En tout état de cause, 

– Condamner M. [T] au paiement des intérêts légaux sur toutes sommes à compter de la mise en demeure en date du 12 novembre 2015, et à défaut, à compter de l’assignation du 20 avril 2016 ; 

– Condamner Mme [P]  au  paiement  des  intérêts  légaux  sur toutes sommes à compter de la mise en demeure en date du 12 novembre 2015, et à défaut, à compter de l’assignation du 20 avril 2016

– Condamner les consorts [T] à devoir la somme de 5.000 euros chacun au titre de l’article 700 code de procédure civile ; 

– Condamner solidairement et subsidiairement in solidum, Mme [T] aux frais et dépens exposés en première instance et en appel, lesquels pourront être directement recouvrés par Maître Alon Leiba conformément à l’article 699 du code de procédure civile. 
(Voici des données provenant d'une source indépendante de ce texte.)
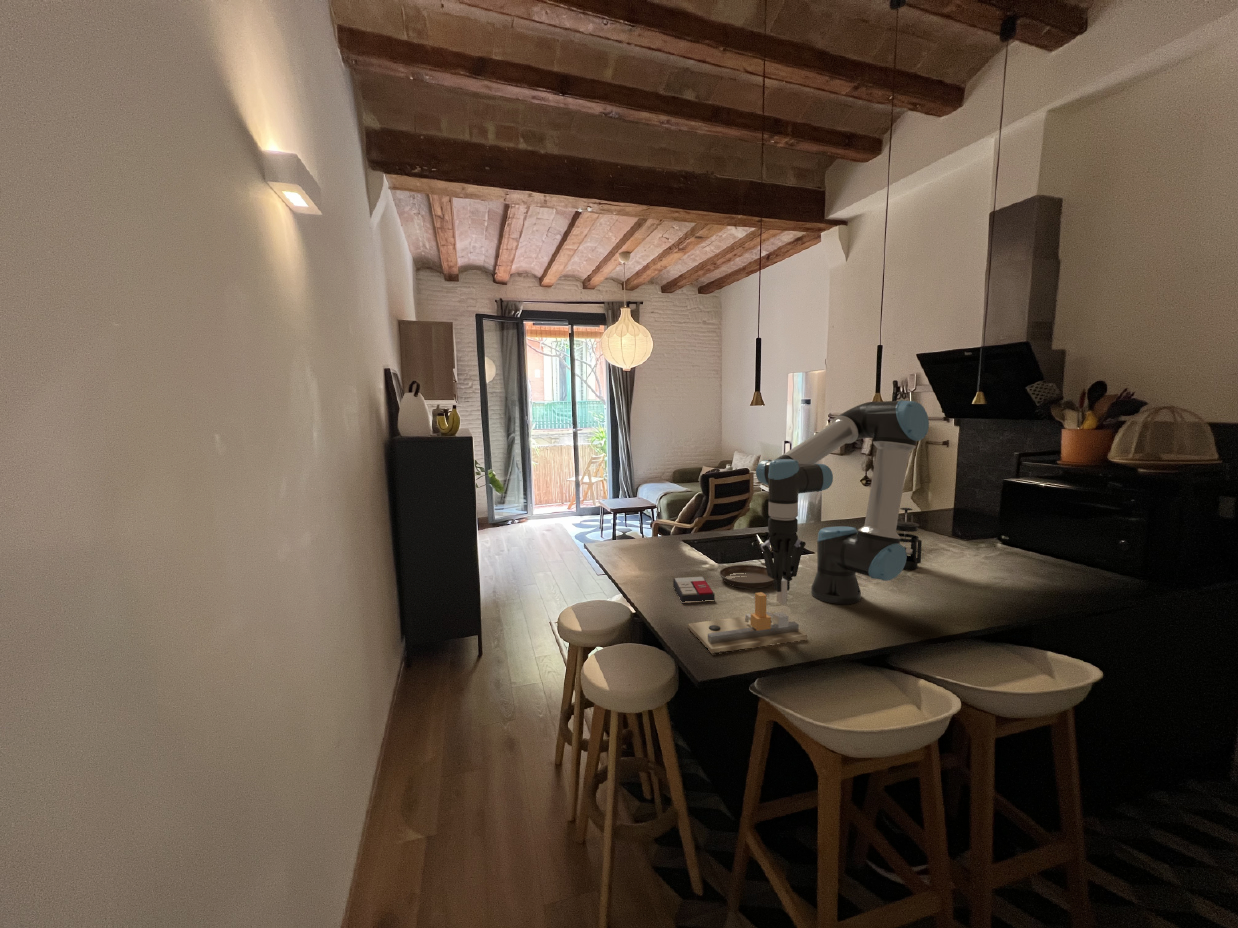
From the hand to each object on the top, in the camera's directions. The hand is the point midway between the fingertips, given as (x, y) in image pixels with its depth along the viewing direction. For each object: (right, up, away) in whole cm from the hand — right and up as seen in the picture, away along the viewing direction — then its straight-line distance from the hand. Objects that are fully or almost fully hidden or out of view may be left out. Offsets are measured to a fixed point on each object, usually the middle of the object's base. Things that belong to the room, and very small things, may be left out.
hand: (781, 602), depth 137 cm
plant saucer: (+3, -5, +46) cm, 47 cm away
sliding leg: (-7, -8, +2) cm, 10 cm away
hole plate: (-9, -10, +3) cm, 14 cm away
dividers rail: (-9, -8, +2) cm, 12 cm away
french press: (+67, -2, +58) cm, 89 cm away
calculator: (-19, -7, +35) cm, 40 cm away
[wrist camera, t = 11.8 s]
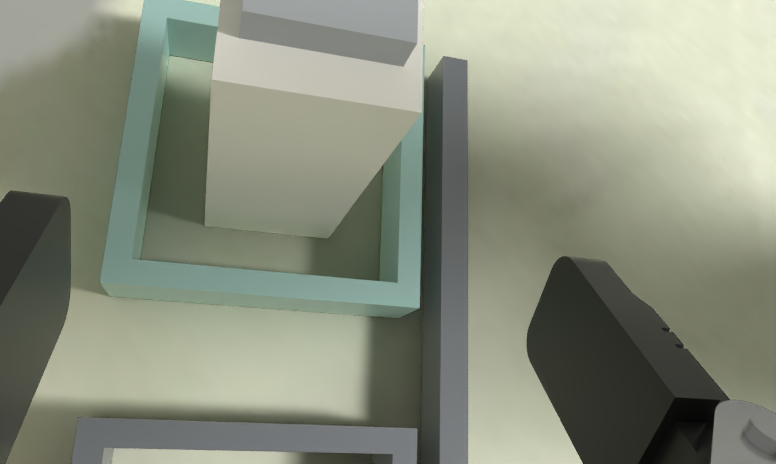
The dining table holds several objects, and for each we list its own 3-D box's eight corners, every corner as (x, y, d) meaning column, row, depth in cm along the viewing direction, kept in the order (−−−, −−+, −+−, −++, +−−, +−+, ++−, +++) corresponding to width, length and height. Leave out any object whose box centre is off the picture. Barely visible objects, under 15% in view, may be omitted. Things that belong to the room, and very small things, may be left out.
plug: (217, 111, 25) (235, -137, 14) (334, 128, 26) (439, -88, 15) (204, 225, 24) (212, 54, 12) (328, 238, 25) (436, 91, 14)
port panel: (149, 32, 25) (145, -8, 23) (449, 84, 28) (472, 54, 26) (33, 797, 18) (9, 854, 16) (444, 756, 21) (475, 798, 19)
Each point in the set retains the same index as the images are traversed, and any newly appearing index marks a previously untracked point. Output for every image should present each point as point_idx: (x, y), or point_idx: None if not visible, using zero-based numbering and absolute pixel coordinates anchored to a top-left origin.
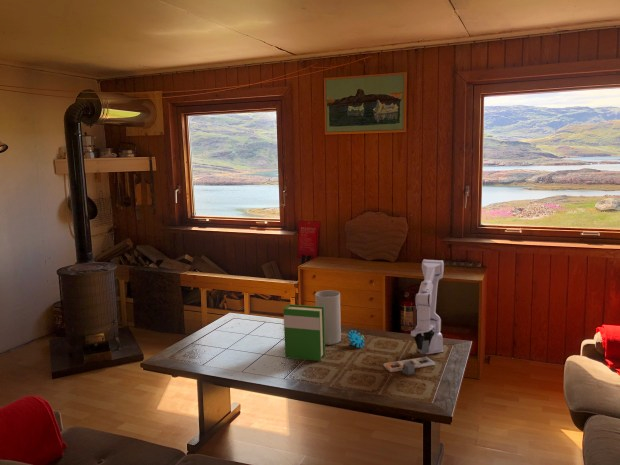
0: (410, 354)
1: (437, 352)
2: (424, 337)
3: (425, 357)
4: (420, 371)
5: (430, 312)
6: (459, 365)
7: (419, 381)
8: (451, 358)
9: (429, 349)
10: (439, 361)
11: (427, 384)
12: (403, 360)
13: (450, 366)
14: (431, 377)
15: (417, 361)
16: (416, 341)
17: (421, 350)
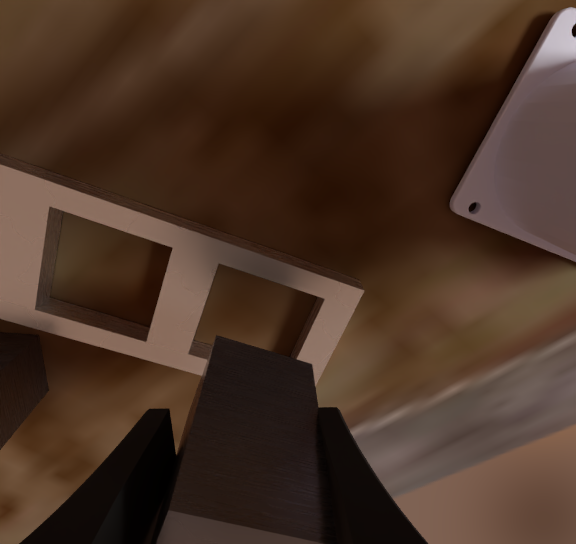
0: (336, 71)
1: (557, 253)
2: (345, 527)
3: (333, 293)
4: (117, 393)
5: None
6: (422, 480)
7: (3, 477)
8: (507, 389)
9: (523, 217)
10: (389, 369)
11: (26, 520)
12: (85, 197)
13: None
14: None
15: (196, 305)
16: (73, 522)
17: (182, 437)
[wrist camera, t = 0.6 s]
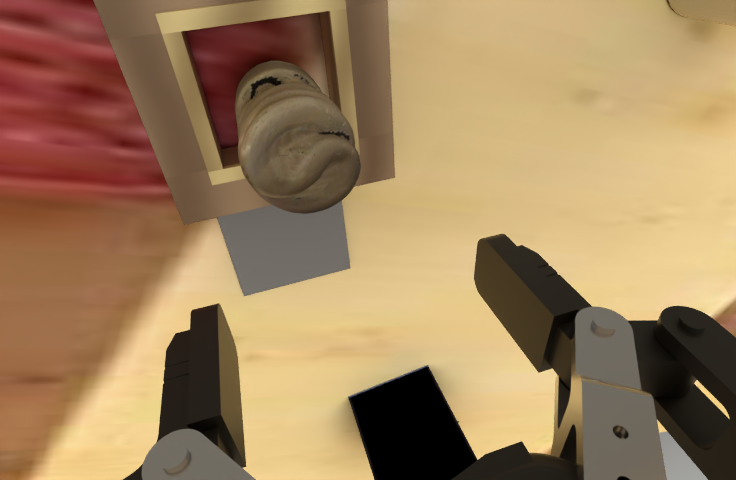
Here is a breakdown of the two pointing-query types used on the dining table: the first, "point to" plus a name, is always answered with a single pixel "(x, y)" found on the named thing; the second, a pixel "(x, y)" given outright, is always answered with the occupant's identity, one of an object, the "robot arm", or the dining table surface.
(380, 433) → the vase
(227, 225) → the mat
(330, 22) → the socket block
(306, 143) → the tan ridged rounded piece
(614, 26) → the dining table surface
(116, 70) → the dining table surface
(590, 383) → the robot arm
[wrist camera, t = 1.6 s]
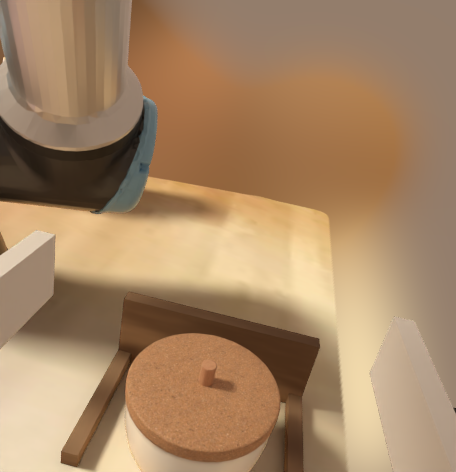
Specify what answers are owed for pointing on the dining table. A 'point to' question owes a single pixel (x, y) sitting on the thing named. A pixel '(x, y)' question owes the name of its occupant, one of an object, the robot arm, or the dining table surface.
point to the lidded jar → (199, 405)
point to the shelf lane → (204, 322)
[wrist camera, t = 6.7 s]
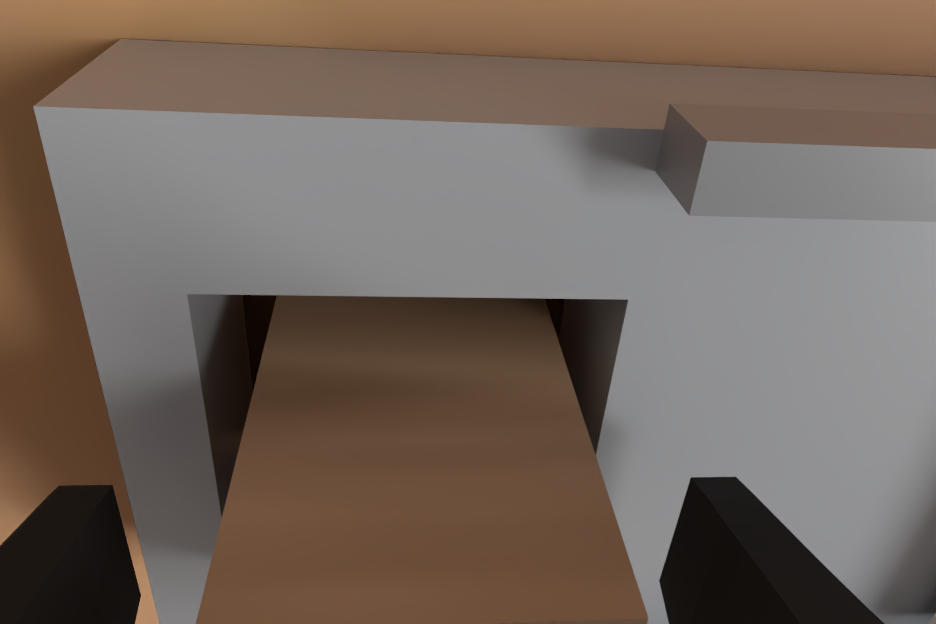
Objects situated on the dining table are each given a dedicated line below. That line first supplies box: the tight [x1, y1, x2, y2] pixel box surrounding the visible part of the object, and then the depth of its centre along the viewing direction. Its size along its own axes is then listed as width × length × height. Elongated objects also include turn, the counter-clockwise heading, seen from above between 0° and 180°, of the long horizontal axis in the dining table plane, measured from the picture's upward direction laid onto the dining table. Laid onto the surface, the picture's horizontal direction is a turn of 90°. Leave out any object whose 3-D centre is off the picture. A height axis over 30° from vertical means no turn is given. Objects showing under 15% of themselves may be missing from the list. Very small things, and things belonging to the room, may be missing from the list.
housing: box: [33, 39, 936, 624], centre depth 12 cm, size 11×16×4 cm, turn 86°
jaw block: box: [196, 295, 649, 624], centre depth 10 cm, size 4×4×8 cm
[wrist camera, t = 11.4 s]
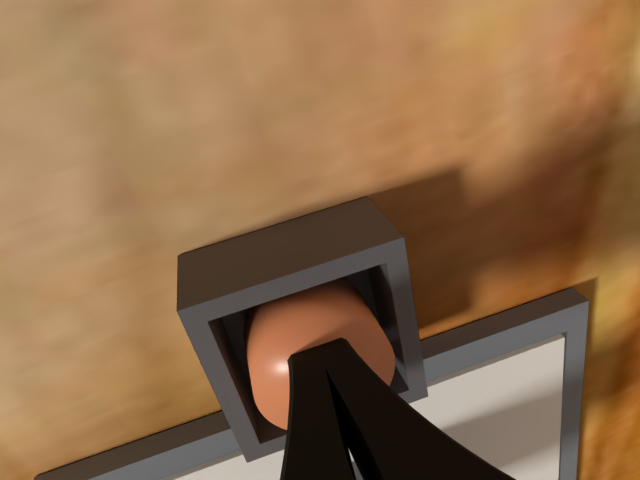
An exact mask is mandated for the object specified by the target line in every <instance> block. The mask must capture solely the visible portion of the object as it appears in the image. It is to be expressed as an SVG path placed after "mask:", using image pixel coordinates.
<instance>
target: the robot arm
mask: <svg viewBox="0 0 640 480" xmlns="http://www.w3.org/2000/svg"><path fill="white" fill-rule="evenodd" d="M287 362H288V368H289V411H288V424H287V435H286V443H285V449H284V456H283V463H282V469H281V475H280V480H356V476H355V473H354V469H353V465H352V461H351V457H350V453H349V450H350V452H351V455H352V457H353V459H354V461H355V463H356V466H357V468H358V470H359V472H360V474H361V476H362V479H363V480H516V479H515V478H513V477H511V476H509V475H508V474H506V473H504V472H503V471H501V470H499V469H497V468H496V467H494V466H492V465H491V464H489V463H488V462H486V461H485V460H483V459H482V458H480V457H479V456H477V455H476V454H474V453H473V452H471V451H470V450H468V449H467V448H465V447H464V446H462V445H461V444H459V443H458V442H457V441H455V440H454V439H452V438H451V437H450V436H448V435H447V434H446V433H444V432H443V431H441V430H440V429H439V428H438V427H436V426H435V425H434V424H432V423H431V422H430V421H429V420H427V419H426V418H425V417H424V416H422V415H421V414H420V413H419V412H418V411H416V410H415V409H414V408H413V407H412V406H410V405H409V404H408V403H407V402H406V401H405V400H403V399H402V398H401V397H400V396H399V395H398V394H397V393H396V392H395V391H394V390H393V389H391V388H390V387H389V386H388V385H387V384H386V383H385V382H384V381H383V380H382V379H381V378H380V377H379V376H378V375H377V374H376V373H375V372H374V371H373V370H372V369H371V368H370V367H369V366H368V365H367V364H366V363H365V362H364V360H363V359H362V358H361V357H360V356H359V355H358V354H357V352H356V351H355V350H354V349H353V347H352V346H351V345H350V343H349V342H348V341H347V340H346V339H344V338H342V337H341V338H338V339H335V340H332V341H330V342H327V343H324V344H321V345H318V346H315V347H312V348H309V349H306V350H304V351H301V352H298V353H295V354H292V355H290V357H289V358H288V360H287ZM348 448H349V449H348Z"/></svg>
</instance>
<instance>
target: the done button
mask: <svg viewBox="0 0 640 480" xmlns="http://www.w3.org/2000/svg"><path fill="white" fill-rule="evenodd" d="M243 337H244V344H245V350H246V356H247V362H248V367H249V373H250V379H251V385H252V390H253V396H254V400H255V403H256V405H257V407H258V409H259V411H260V412H261V414H262V415H263V416H264V417H265V418H266V419H267V420H268V421H270V422H271V423H273V424H274V425H276V426H278V427H280V428H282V429H285V430H287V424H288V411H289V368H288V362H287V360H288V358H289V357H290V355H292V354H295V353H298V352H301V351H304V350H306V349H309V348H312V347H315V346H318V345H321V344H324V343H327V342H330V341H332V340H335V339H338V338H341V337H342V338H344V339H346V340H347V341H348V342H349V343H350V345H351V346H352V347H353V349H354V350H355V351H356V352H357V354H358V355H359V356H360V357H361V358H362V359H363V360H364V362H365V363H366V364H367V365H368V366H369V367H370V368H371V369H372V370H373V371H374V372H375V373H376V374H377V375H378V376H379V377H380V378H381V379H382V380H383V381H384V382H385V383H386V384H387V385H388V386H390V384H391V381H392V378H393V375H394V370H395V355H394V352H393V348H392V346H391V344H390V342H389V340H388V339H387V337H386V335H385V333H384V332H383V330H382V328H381V327H380V325H379V323H378V321H377V320H376V318H375V316H374V315H373V313H372V311H371V309H370V308H369V306H368V304H367V303H366V301H365V299H364V297H363V296H362V294H361V293H360V291H359V290H358V289H357V288H356V287H355V286H354V285H353V284H352V283H350V282H349V281H347V280H345V279H343V278H342V277H341V278H338V279H335V280H332V281H329V282H326V283H323V284H320V285H317V286H314V287H311V288H307V289H304V290H301V291H298V292H295V293H292V294H289V295H286V296H283V297H280V298H277V299H274V300H271V301H268V302H265V303H262V304H259V305H256V306H253V307H251V308H250V310H249V312H248V314H247V317H246V320H245V324H244V330H243Z"/></svg>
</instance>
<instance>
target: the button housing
mask: <svg viewBox="0 0 640 480" xmlns="http://www.w3.org/2000/svg"><path fill="white" fill-rule="evenodd" d="M341 277H342V278H343V279H345V280H347V281H349V282H350V283H352V284H353V285H354V286H355V287H356V288H357V289H358V290H359V291H360V293H361V294H362V296H363V297H364V299H365V301H366V303H367V304H368V306H369V308H370V309H371V311H372V313H373V315H374V316H375V318H376V320H377V321H378V323H379V325H380V327H381V328H382V330H383V332H384V333H385V335H386V337H387V339H388V340H389V342H390V344H391V346H392V348H393V352H394V355H395V370H394V375H393V378H392V381H391V384H390V386H389V387H390V388H391V389H393V390H394V391H395V392H396V393H397V394H398V395H399V396H400V397H401V398H402V399H403V400H405V401H406V402H407V403H408V404H409V403H412V402H415V401H418V400H420V399H423V398H426V397H428V391H427V384H426V377H425V371H424V364H423V358H422V351H421V344H420V338H419V331H418V325H417V318H416V312H415V305H414V298H413V292H412V285H411V279H410V272H409V265H408V259H407V252H406V246H405V239H404V236H403V235H402V234H401V233H400V232H399V231H398V230H397V228H396V227H395V226H394V225H393V224H392V223H391V222H390V221H389V219H388V218H387V217H386V216H385V215H384V214H383V213H382V212H381V210H380V209H379V208H378V207H377V206H376V205H375V204H374V203H373V201H372V200H371V199H370V198H369V197H368V196H367V197H363V198H360V199H357V200H354V201H351V202H347V203H344V204H341V205H338V206H335V207H332V208H328V209H325V210H322V211H319V212H316V213H312V214H309V215H306V216H303V217H300V218H296V219H293V220H290V221H287V222H284V223H280V224H277V225H274V226H271V227H268V228H265V229H261V230H258V231H255V232H252V233H249V234H245V235H242V236H239V237H236V238H233V239H229V240H226V241H223V242H220V243H217V244H213V245H210V246H207V247H204V248H201V249H198V250H194V251H191V252H188V253H185V254H182V255H178V269H177V313H178V315H179V317H180V319H181V322H182V324H183V326H184V328H185V330H186V332H187V334H188V337H189V339H190V341H191V343H192V345H193V347H194V350H195V352H196V354H197V356H198V358H199V360H200V363H201V365H202V367H203V369H204V371H205V373H206V376H207V378H208V380H209V382H210V384H211V386H212V389H213V391H214V393H215V395H216V397H217V399H218V401H219V404H220V406H221V408H222V410H223V412H224V414H225V417H226V419H227V421H228V423H229V425H230V427H231V430H232V432H233V434H234V436H235V438H236V440H237V443H238V445H239V447H240V449H241V451H242V453H243V455H244V458H245V460H246V462H247V463H248V462H251V461H254V460H257V459H259V458H262V457H265V456H267V455H270V454H273V453H276V452H278V451H281V450H284V449H285V443H286V435H287V430H285V429H282V428H280V427H278V426H276V425H274V424H273V423H271V422H270V421H268V420H267V419H266V418H265V417H264V416H263V415H262V414H261V412H260V411H259V409H258V407H257V405H256V403H255V400H254V396H253V390H252V385H251V379H250V373H249V367H248V362H247V356H246V350H245V344H244V337H243V330H244V324H245V320H246V317H247V314H248V312H249V310H250V308H251V307H253V306H256V305H259V304H262V303H265V302H268V301H271V300H274V299H277V298H280V297H283V296H286V295H289V294H292V293H295V292H298V291H301V290H304V289H307V288H311V287H314V286H317V285H320V284H323V283H326V282H329V281H332V280H335V279H338V278H341Z"/></svg>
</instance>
– Débouter les consorts [T] de l’ensemble de leurs plus amples demandes, appels, fins et conclusions. 

 

Par leurs dernières conclusions en réponse notifiées par voie électronique (RPVA), le 9 novembre 2020, les consorts [T], demandent à la cour d’appel de Paris de :

Vu les articles 1103, 1104, 1169, 1984 et 1999 du code civil, Vu les articles 1108, 1116 et 1134 de l’ancien code civil ; Vu l’article 9 du code de procédure civile, Vu l’article L. 132-12 du code des assurances,

– Recevoir les concluants en leurs écritures et appel incident, les y déclarer bien fondés;

En conséquence,

A titre principal :

– Infirmer le jugement rendu le 10 septembre 2019 par le tribunal de grande instance de Paris et statuer de nouveau aux fins de :

– Prononcer la nullité des contrats de révélation signés entre les parties le 20 et 21 janvier 2014 et ayant pour objet la succession de M. [F] [E] ;

– Condamner la Société Archives Généalogiques Andriveau à restituer toutes sommes perçues au titre du contrat de révélation ayant pour objet la succession de M. [E], et ainsi tout honoraire prélevé par ses soins, soit une somme de 21.178 euros TTC prélevée sur la part de M. [T] et 21.169 euros TTC prélevée sur la part de Mme [G] [U] avec intérêts au taux légal à compter de la décision à intervenir ;

– Débouter la Société Archives Généalogiques Andriveau de l’ensemble de ses demandes, moyens, fins et conclusions ;

A titre subsidiaire :

– Confirmer partiellement le Jugement ‘rendu le 10 septembre 2019 par le tribunal de grande instance de Paris en ce qu’il a appliqué le principe de modération des honoraires du généalogiste ;

– L’infirmer partiellement afin de fixer la rémunération de la Société Archives Généalogiques Andriveau à 5% HT de sommes reçues ou à recevoir par les consorts [T] au titre de l’actif net de la succession de M. [E], ou à une rémunération forfaitaire de 6.000 euros chacun,

– Confirmer partiellement le jugement déféré en ce qu’il a exclu de l’assiette de calcul de l’honoraire de la Société Archives Généalogiques Andriveau les sommes provenant des assurances-vie souscrites par M. [F] [E] et perçues ou à percevoir par les consorts [T] ;

– Condamner la Société Archives Généalogiques Andriveau à restituer toute somme perçue par elle au-delà du montant qui sera ainsi judiciairement défini (5 % HT de l’actif net successoral, assurances-vie exclues de l’assiette), avec intérêts au taux légal à compter de la décision à intervenir ;

– Débouter la Société Archives Généalogiques Andriveau de 1’ensemble de ses demandes, fins, moyens et conclusions ;

En tout état de cause : 

-Condamner la Société Archives Généalogiques Andriveau à payer aux consorts [T] une somme de 7.000 euros au titre de l’article 700 du code de procédure pénale ;

– Condamner la Société Archives Généalogiques Andriveau aux entiers dépens.

 

En application des dispositions de l’article 455 du code de procédure civile, il est expressément renvoyé pour les faits, prétentions et arguments des parties aux conclusions récapitulatives déposées.

MOTIFS DE LA DÉCISION

Sur la qualification des contrats intitulés ‘contrats de révélation de succession’ :

La Société Archives Généalogiques Andriveau demande à la cour de dire que les tableaux généalogiques établis par elle sont ‘une base de données protégées par les dispositions de l’article L341-1 du code de la propriété intellectuelle’ et qu’elle ‘accorde le droit d’accès à l’utilisation de sa base’ qui est sa propriété qu’elle a ‘constitué sous forme de tableau généalogique’ .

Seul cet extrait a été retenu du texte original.